Well, probably a debugger inside the device would have been very helpful. A possibility to accomplish this task would have been to modify the firmware and upload a custom GDB server. However, it would have required to compile GDB server for MIPS using the compilation tools for VxWorks (apparently, it's only targeting x86/x64/ARM and VxWorks 7). If someone feels like trying, please, I'd be really glad to hear from them!.
Conclusion
Certainly, to reverse engineer an unknown architecture or deal with an uncommon OS has its complications but sometimes, even with few information available, it's possible to make some progress and finish the work.
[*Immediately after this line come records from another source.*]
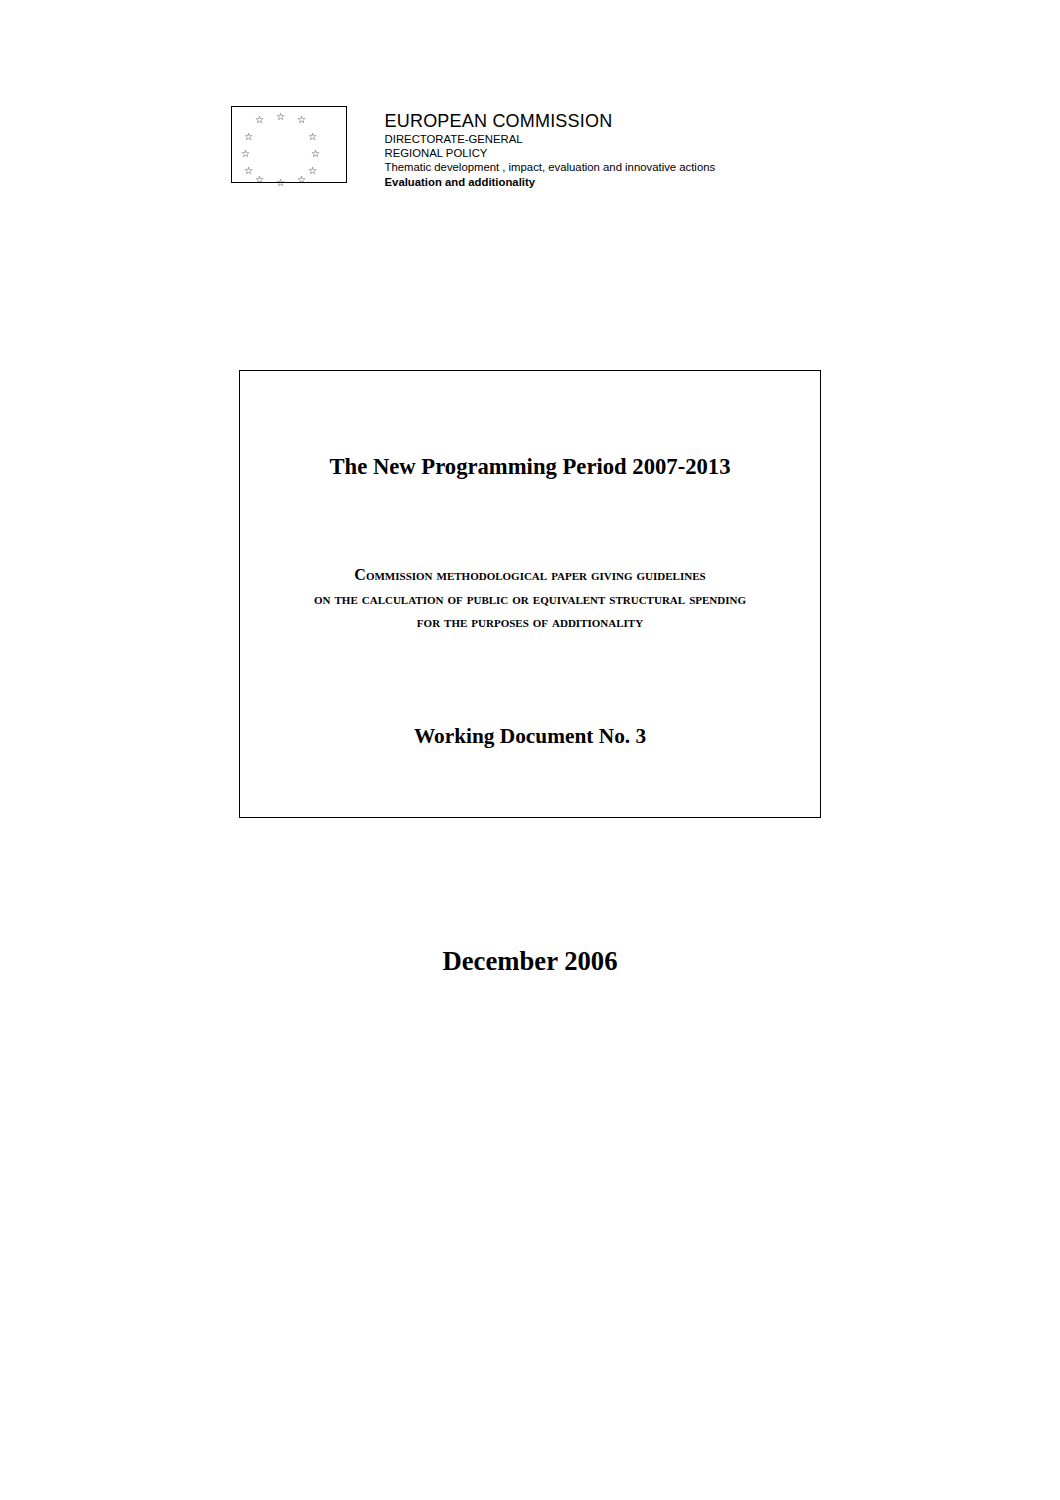☆ ☆ ☆ ☆ ☆ ☆ ☆ ☆ ☆ ☆ ☆ ☆
EUROPEAN COMMISSION
DIRECTORATE-GENERAL
REGIONAL POLICY
Thematic development , impact, evaluation and innovative actions
Evaluation and additionality
The New Programming Period 2007-2013
Commission methodological paper giving guidelines
on the calculation of public or equivalent structural spending
for the purposes of additionality
Working Document No. 3
December 2006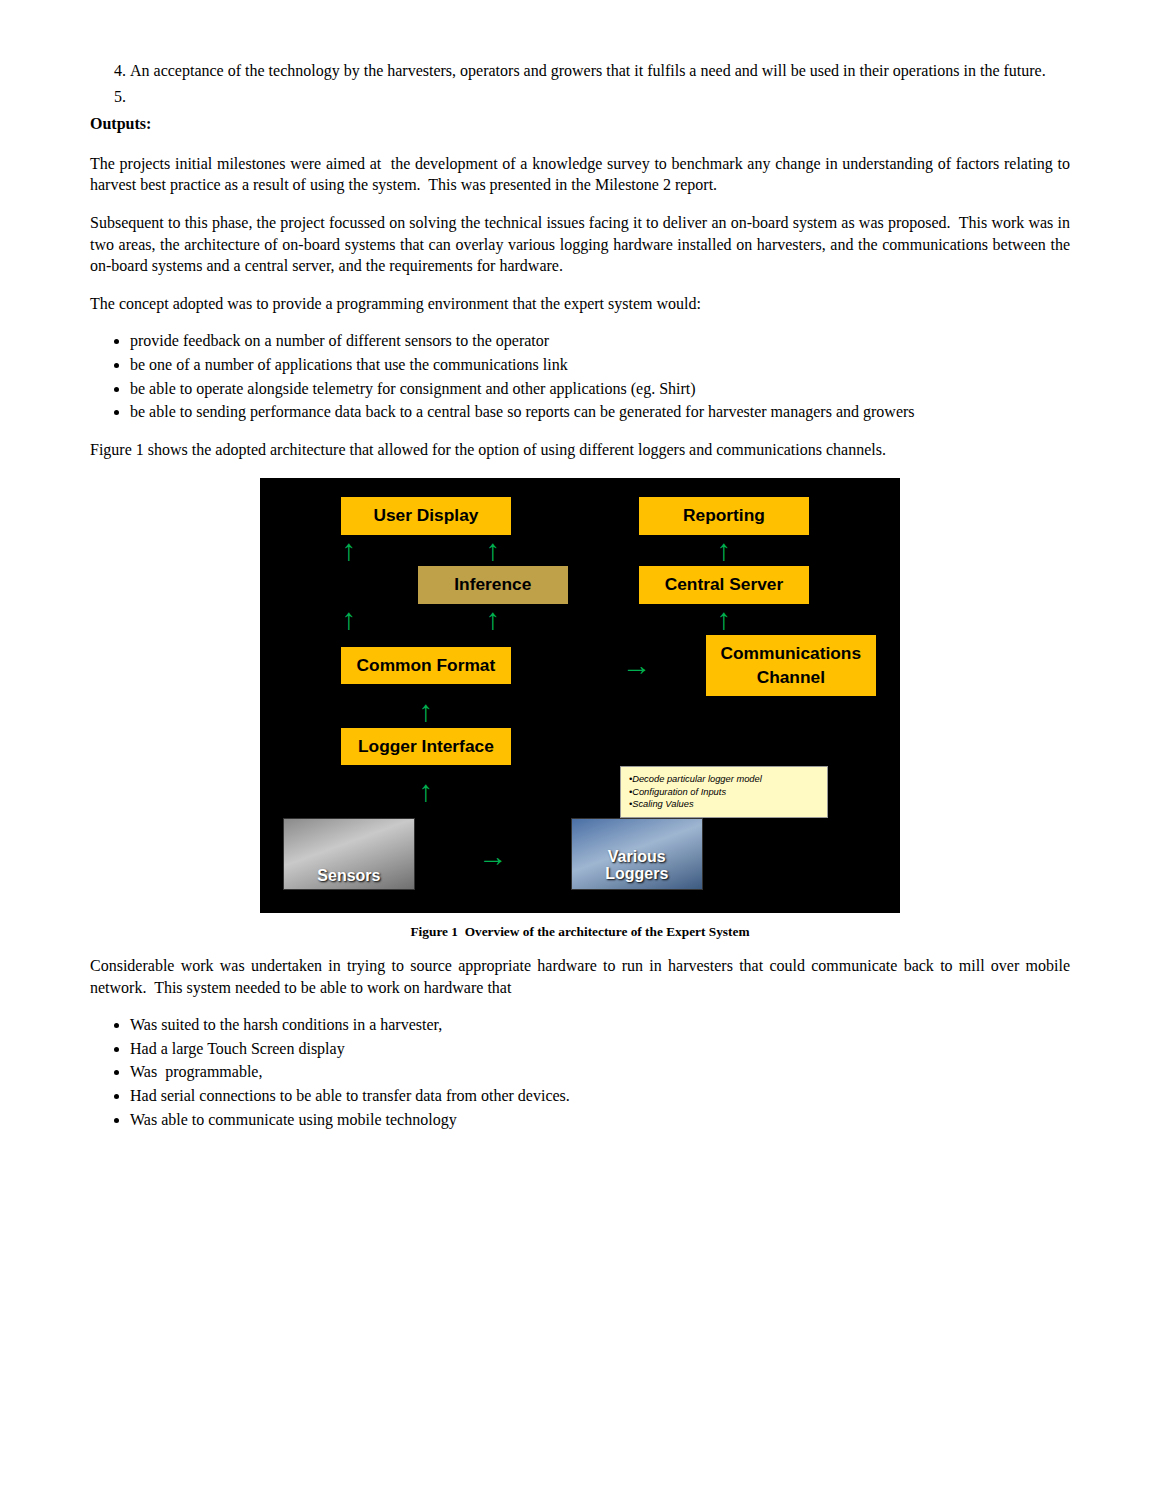An acceptance of the technology by the harvesters, operators and growers that it fulfils a need and will be used in their operations in the future.
Outputs:
The projects initial milestones were aimed at the development of a knowledge survey to benchmark any change in understanding of factors relating to harvest best practice as a result of using the system. This was presented in the Milestone 2 report.
Subsequent to this phase, the project focussed on solving the technical issues facing it to deliver an on-board system as was proposed. This work was in two areas, the architecture of on-board systems that can overlay various logging hardware installed on harvesters, and the communications between the on-board systems and a central server, and the requirements for hardware.
The concept adopted was to provide a programming environment that the expert system would:
provide feedback on a number of different sensors to the operator
be one of a number of applications that use the communications link
be able to operate alongside telemetry for consignment and other applications (eg. Shirt)
be able to sending performance data back to a central base so reports can be generated for harvester managers and growers
Figure 1 shows the adopted architecture that allowed for the option of using different loggers and communications channels.
| User Display | Reporting |
| ↑ | ↑ | ↑ |
| | Inference | Central Server |
| ↑ | ↑ | ↑ |
| Common Format | → | Communications Channel |
| ↑ | |
| Logger Interface | |
| ↑ | •Decode particular logger model •Configuration of Inputs •Scaling Values |
| Sensors | → | Various Loggers | |
Figure 1 Overview of the architecture of the Expert System
Considerable work was undertaken in trying to source appropriate hardware to run in harvesters that could communicate back to mill over mobile network. This system needed to be able to work on hardware that
Was suited to the harsh conditions in a harvester,
Had a large Touch Screen display
Was programmable,
Had serial connections to be able to transfer data from other devices.
Was able to communicate using mobile technology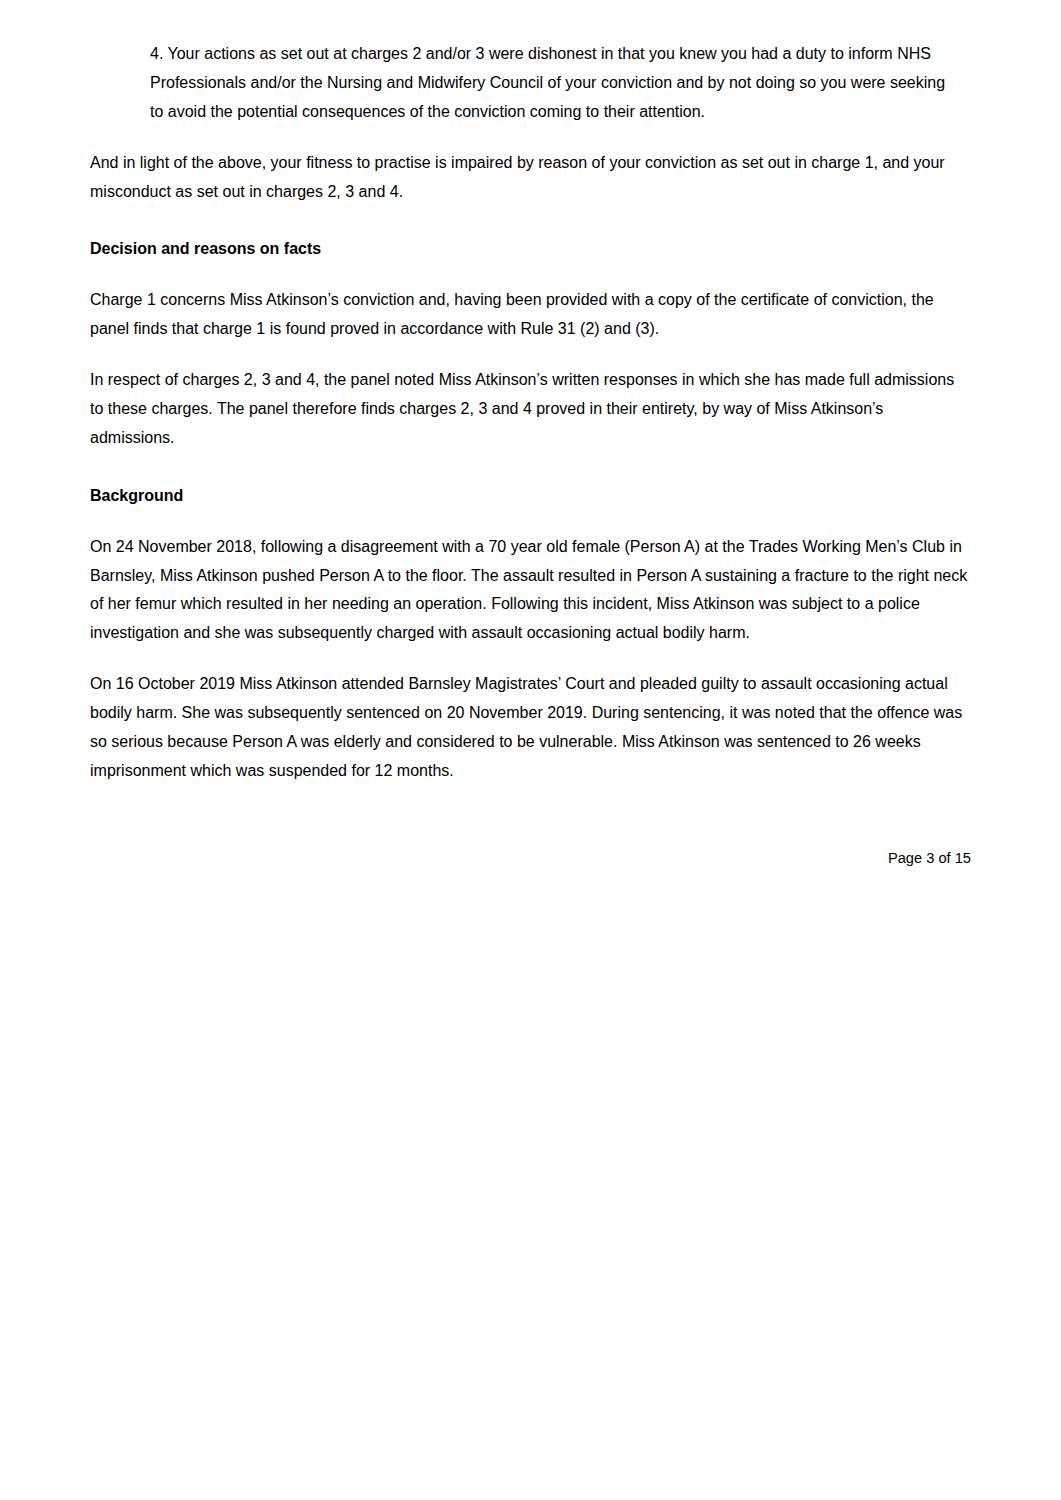4. Your actions as set out at charges 2 and/or 3 were dishonest in that you knew you had a duty to inform NHS Professionals and/or the Nursing and Midwifery Council of your conviction and by not doing so you were seeking to avoid the potential consequences of the conviction coming to their attention.
And in light of the above, your fitness to practise is impaired by reason of your conviction as set out in charge 1, and your misconduct as set out in charges 2, 3 and 4.
Decision and reasons on facts
Charge 1 concerns Miss Atkinson’s conviction and, having been provided with a copy of the certificate of conviction, the panel finds that charge 1 is found proved in accordance with Rule 31 (2) and (3).
In respect of charges 2, 3 and 4, the panel noted Miss Atkinson’s written responses in which she has made full admissions to these charges. The panel therefore finds charges 2, 3 and 4 proved in their entirety, by way of Miss Atkinson’s admissions.
Background
On 24 November 2018, following a disagreement with a 70 year old female (Person A) at the Trades Working Men’s Club in Barnsley, Miss Atkinson pushed Person A to the floor. The assault resulted in Person A sustaining a fracture to the right neck of her femur which resulted in her needing an operation. Following this incident, Miss Atkinson was subject to a police investigation and she was subsequently charged with assault occasioning actual bodily harm.
On 16 October 2019 Miss Atkinson attended Barnsley Magistrates’ Court and pleaded guilty to assault occasioning actual bodily harm. She was subsequently sentenced on 20 November 2019. During sentencing, it was noted that the offence was so serious because Person A was elderly and considered to be vulnerable. Miss Atkinson was sentenced to 26 weeks imprisonment which was suspended for 12 months.
Page 3 of 15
In this particular case, it was possible thanks to some guys who found similar issues in the past and documented the process.
Thanks to that, I was able to reverse engineer the unknown file system used in the router and to get familiar with the operating system. It would have been nice to find a vulnerability but I wasn't lucky at this time. Begin able to gain access to a shell or to upload tools to the router in order to debug it, would really be a big step towards assessing its security and hunting for its vulnerabilities, and will require some more work!
Anyway, I hope that sharing this experience will in turn prove useful to others.
Acknowledgements
Thanks to all my Quarkslab colleagues who proofread this article and provided valuable feedback.
Thanks to Craig Heffner (devttys0) for his amazing posts, tools and continuous work on embedded devices.
Thanks to Evan Walls (fuzzywalls) for helping me with his Rizzo fork. I just fixed what was needed to make it work instead of porting the entire plugin to the new IDA 7.4 API.